Created 11-17-2016 02:52 PM
@Sree Kupp I have tested this extensively and believe there is a bug in SPLIT OTHERWISE against pig EVAL functions (like avg). I will submit a JIRA and update with the number.
But there is a workaround shown below
-------------------------
Here is what I did to replicate the issue and identify a workaround:
dataset
777576939330699265,0,3 777576939330699261,1,3 777576939330699262,2,2 777576939330699263,3,1 777576939330699264,4,1
script 1 (replicates your issue)
data_input_2 = LOAD 'data_tweets' USING PigStorage(','); i1 = FOREACH data_input_2 GENERATE $0 as user_id, (int)$1 as user_followers_count, (int)$2 as avl_user_total_retweets; i2 = GROUP i1 ALL; i3 = FOREACH i2 GENERATE AVG(i1.user_followers_count) AS avg_user_followers_count, AVG(i1.avl_user_total_retweets) AS avg_avl_user_total_retweets; SPLIT i1 INTO top IF(user_followers_count > i3.avg_user_followers_count), bot IF(user_followers_count < i3.avg_user_followers_count), med OTHERWISE; STORE i1 INTO 'tmp/inf_1' USING JsonStorage(); STORE i2 INTO 'tmp/inf_2' USING JsonStorage(); STORE i3 INTO 'tmp/inf_3' USING JsonStorage(); STORE top INTO 'tmp/split_top' USING JsonStorage(); STORE bot INTO 'tmp/split_bot' USING JsonStorage(); STORE med INTO 'tmp/split_med' USING JsonStorage();
Results
tmp/inf_1 and tmp/inf_2: results as expected (5 records, correct grouping) tmp/inf_3: {"avg_user_followers_count":2.0,"avg_avl_user_total_retweets":2.0}
tmp/split_top {"user_id":"777576939330699263","user_followers_count":3,"avl_user_total_retweets":1} {"user_id":"777576939330699264","user_followers_count":4,"avl_user_total_retweets":1} tmp/split_med: no records tmp/split_bot {"user_id":"777576939330699265","user_followers_count":0,"avl_user_total_retweets":3} {"user_id":"777576939330699261","user_followers_count":1,"avl_user_total_retweets":3}
Here I took the average and hard-coded it into the split.
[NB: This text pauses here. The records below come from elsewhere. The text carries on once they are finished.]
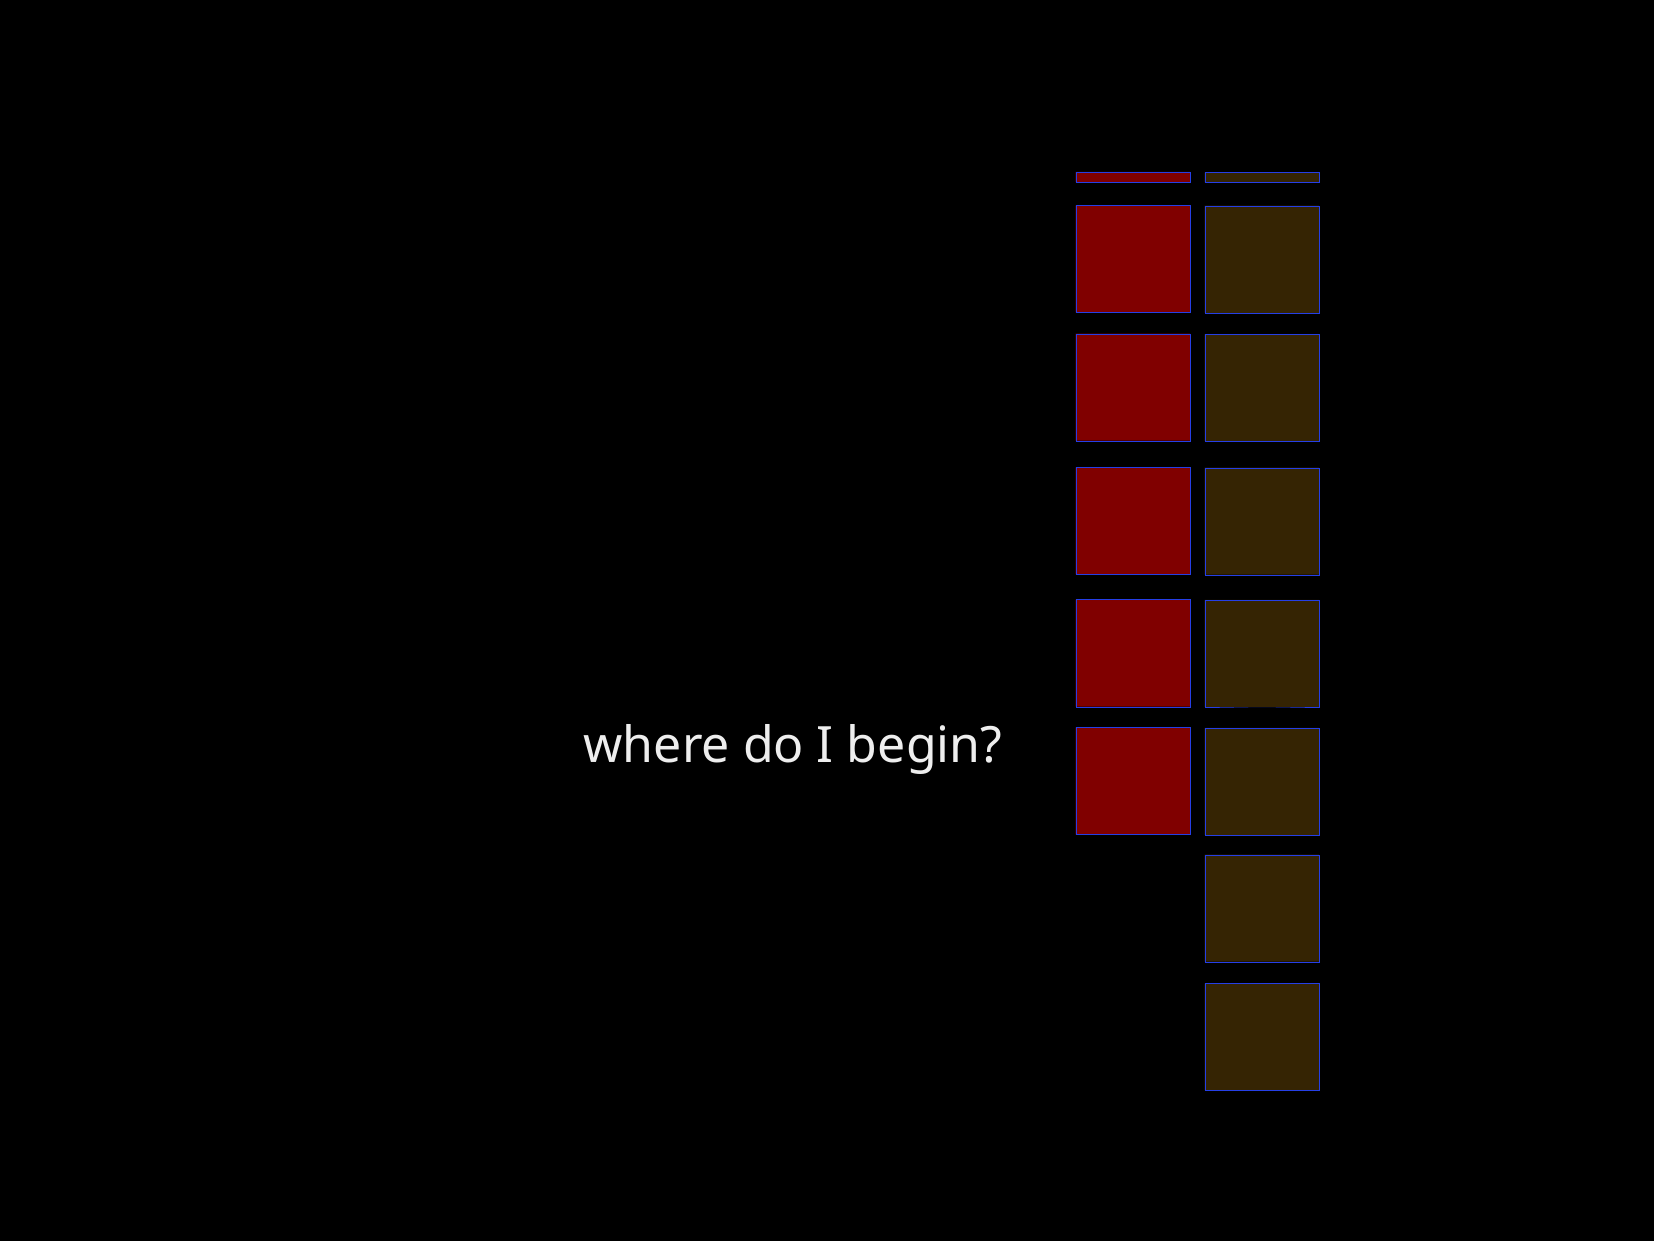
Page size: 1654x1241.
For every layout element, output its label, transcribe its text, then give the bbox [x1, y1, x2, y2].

picture [0, 0, 1654, 1241]
title where do I begin? [278, 638, 1308, 846]
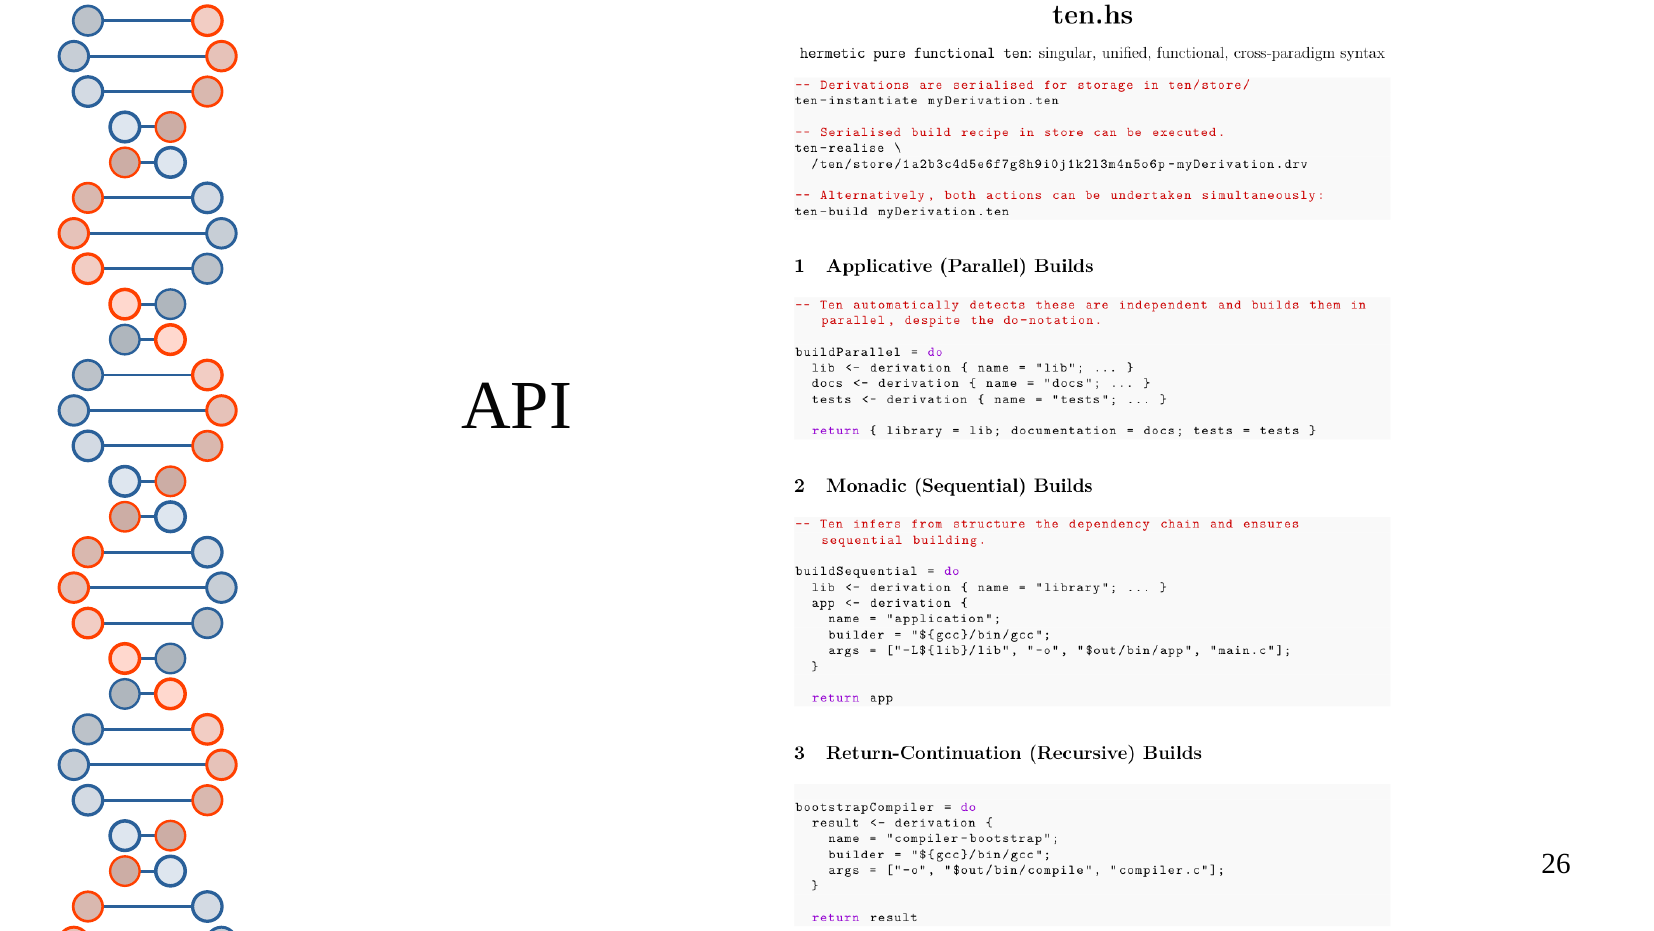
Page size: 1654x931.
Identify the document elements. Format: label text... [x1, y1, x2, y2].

title API [206, 366, 767, 443]
picture [767, 0, 1414, 931]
This works (but is an inconvenient hack).
script 2 (hard-coding of average, which works)
Everything the same except I used the following for split, based on dump of i3
SPLIT i1 INTO top IF(user_followers_count > 2.0), bot IF(user_followers_count < 2.0), med OTHERWISE;
Results
Results were identical to first script, except:
tmp/split_med: {"user_id":"777576939330699262","user_followers_count":2,"avl_user_total_retweets":2}
Find the values in i3 and then hardcode them in the SPLIT statement.
-------------------------
If this answers your question (I hope so 🙂 ), please let me know by accepting the answer; else let me know if there are remaining gaps.
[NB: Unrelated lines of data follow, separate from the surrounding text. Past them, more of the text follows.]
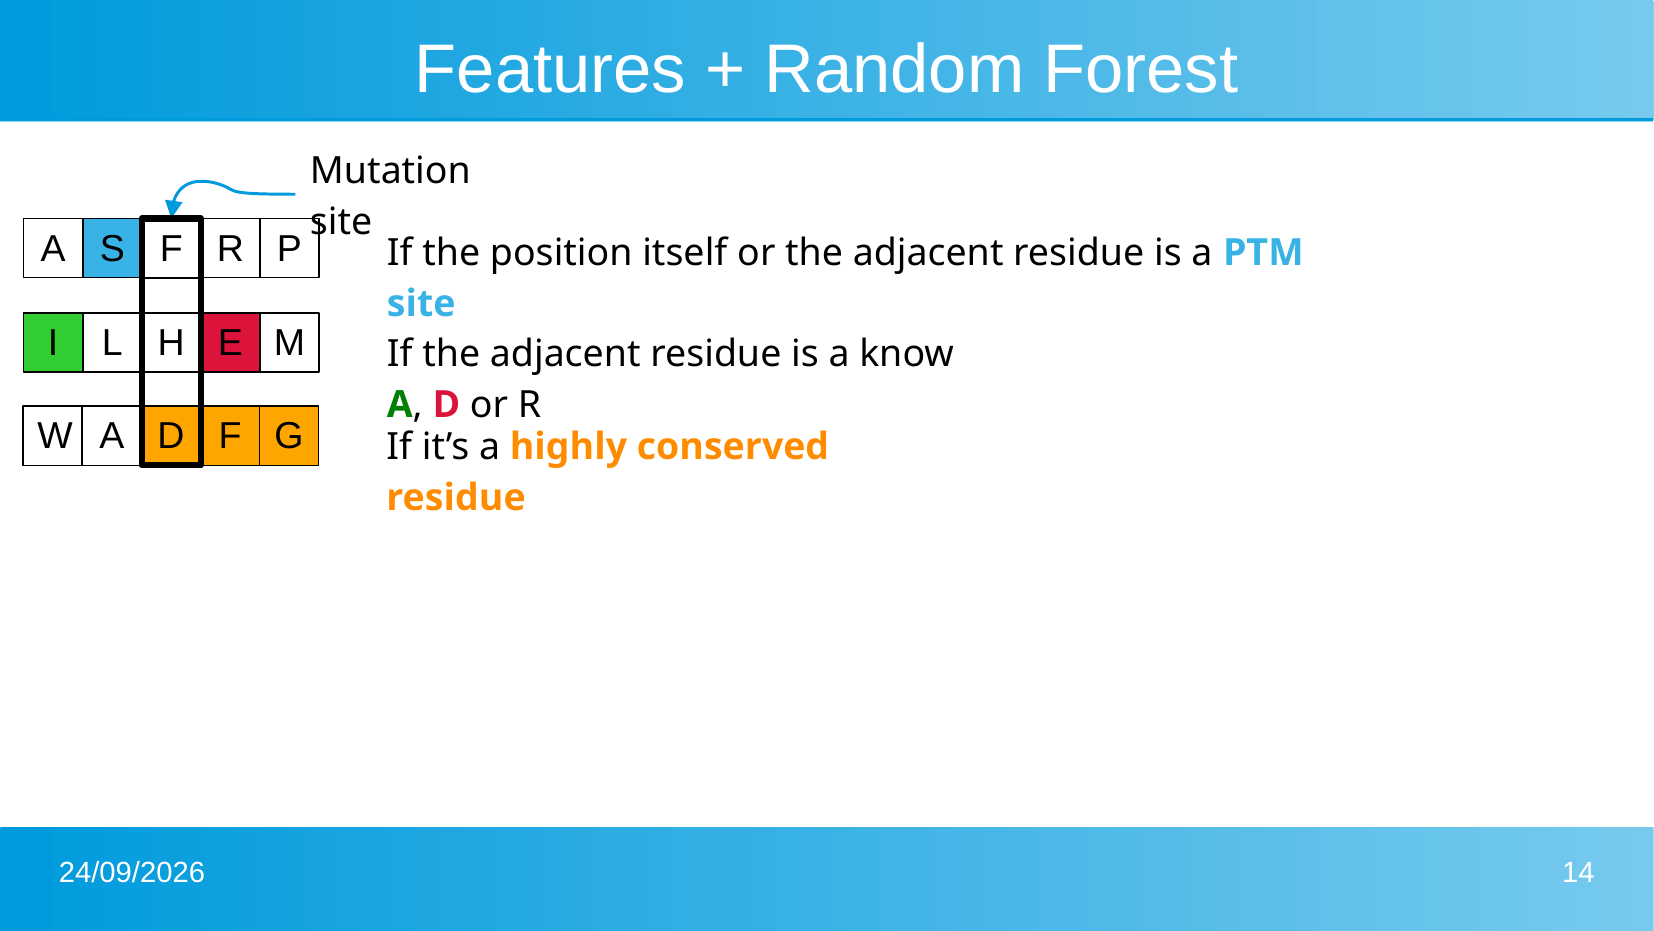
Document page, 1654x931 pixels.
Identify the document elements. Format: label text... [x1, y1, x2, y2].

text_box If the adjacent residue is a know A, D or R [372, 318, 999, 378]
text_box If it’s a highly conserved residue [371, 412, 880, 472]
text_box F [145, 222, 198, 278]
text_box M [259, 312, 319, 373]
text_box S [82, 218, 139, 278]
text_box F [204, 406, 259, 466]
text_box I [23, 312, 82, 373]
text_box If the position itself or the adjacent residue is a PTM site [372, 218, 1341, 278]
text_box W [23, 406, 82, 466]
text_box A [82, 406, 139, 466]
text_box L [82, 312, 139, 373]
text_box Mutation site [295, 135, 520, 195]
text_box D [145, 406, 198, 462]
title Features + Random Forest [59, 29, 1595, 108]
text_box P [259, 218, 319, 278]
text_box E [204, 312, 259, 373]
text_box H [145, 312, 198, 373]
text_box R [204, 218, 259, 278]
text_box G [259, 406, 319, 466]
text_box A [23, 218, 82, 278]
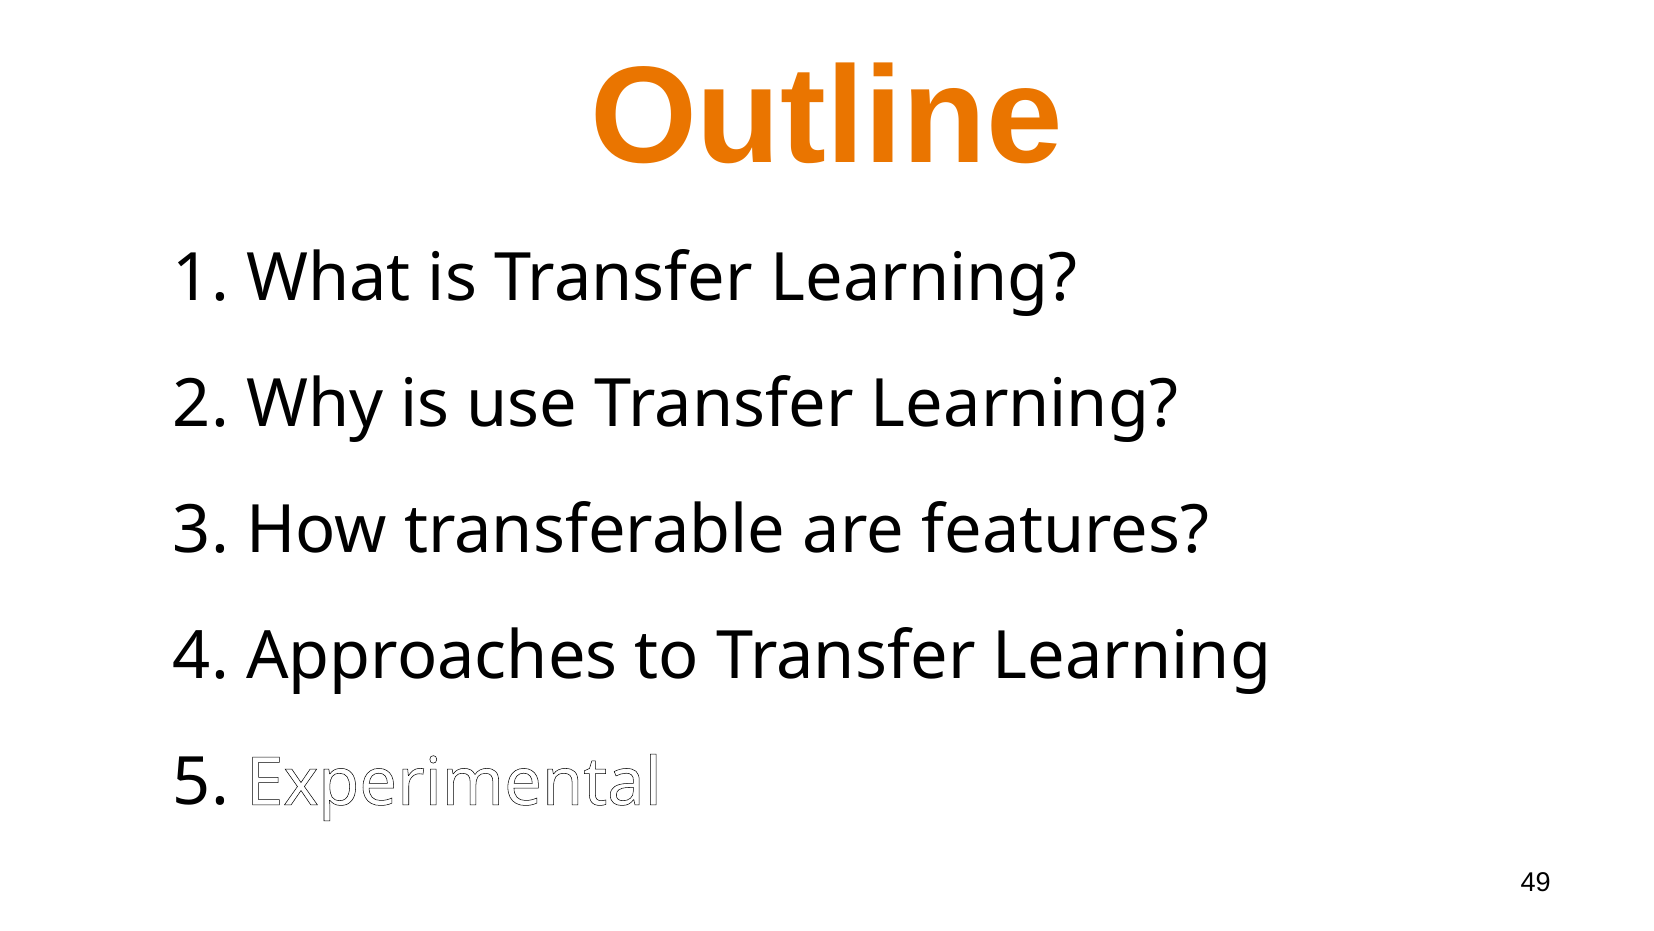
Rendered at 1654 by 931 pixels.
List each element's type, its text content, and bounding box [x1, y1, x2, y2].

list 1. What is Transfer Learning? 2. Why is use Transfer Learning? 3. How transferable are features? 4. Approaches to Transfer Learning 5. Experimental [101, 228, 1591, 871]
title Outline [82, 37, 1571, 193]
Created 11-17-2016 02:57 PM
Hi @Greg Keys
SPLIT OTHERWISE is working now in my code. Not sure how and why. I was sure it did not work when I first used it.
Thanks for all your time and effort.
Created 11-17-2016 03:01 PM
Good to hear. Would love to know why it is working (especially since my stripped down version replicated the issue).